Cela dit, ce qui mérite d’être dit, c’est que mon cher confrère Ala aurait fait son mea-culpa et reconnu sportivement son imprudence dans les coulisses.

Des arguments insuffisants
Lors de l’audition par la Haica de la représentante juridique d’El Hiwar Ettounsi, Me Sonia Dahmani par délégation, accompagnée de l’animateur, l’avocate et chroniqueuse si bien aimée s’est évertuée à soutenir que l’intéressé avait fini, lors de l’émission en question, par se rattraper en dénonçant les agissements immoraux du père et la violence matérielle, exercée par le conjoint sur l’invitée de l’émission.
Ce qui aurait été jugé par la Haica insuffisant pour brandir et innocenter l’animateur. D’où le «carton rouge» adressé par le comité arbitral à Ala.

Il lui manquait un dessin !
Je dois à la sincérité d’avouer, par acquis de conscience, que Ala Chebbi demeure, certes, un animateur d’une valeur sûre, s’étant forgé une place de choix dans notre paysage médiatique. Et s’est fait constituer une immense galerie sympathisante dans nos périmètres et ailleurs dans le monde arabe. Exception faite de cette émission scandaleuse, j’ai toujours vu Ala crier haut sa condamnation de la violence contre la femme, l’enfant, etc., sacraliser les parents et donner de belles leçons de civisme, de patriotisme, etc.
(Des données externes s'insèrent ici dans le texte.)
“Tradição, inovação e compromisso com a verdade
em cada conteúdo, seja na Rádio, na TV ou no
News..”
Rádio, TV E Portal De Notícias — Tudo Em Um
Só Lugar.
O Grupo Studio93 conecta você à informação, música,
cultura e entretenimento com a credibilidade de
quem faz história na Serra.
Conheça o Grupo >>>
Mais, grand mais, le grand tort quasi chronique de Ala, c’est qu’il a toujours cherché à soutirer des détails atteignant les bonnes mœurs. Ceci, même si les messages, transmis par insinuation, sont clairs et nets pour tous. L’animateur donne toujours l’air de n’avoir rien compris. Et cherche obstinément à mieux comprendre pour tomber dans l’interdit. Moralité : une valeur dite sûre perdrait de sa valeur, sans le respect des hautes valeurs.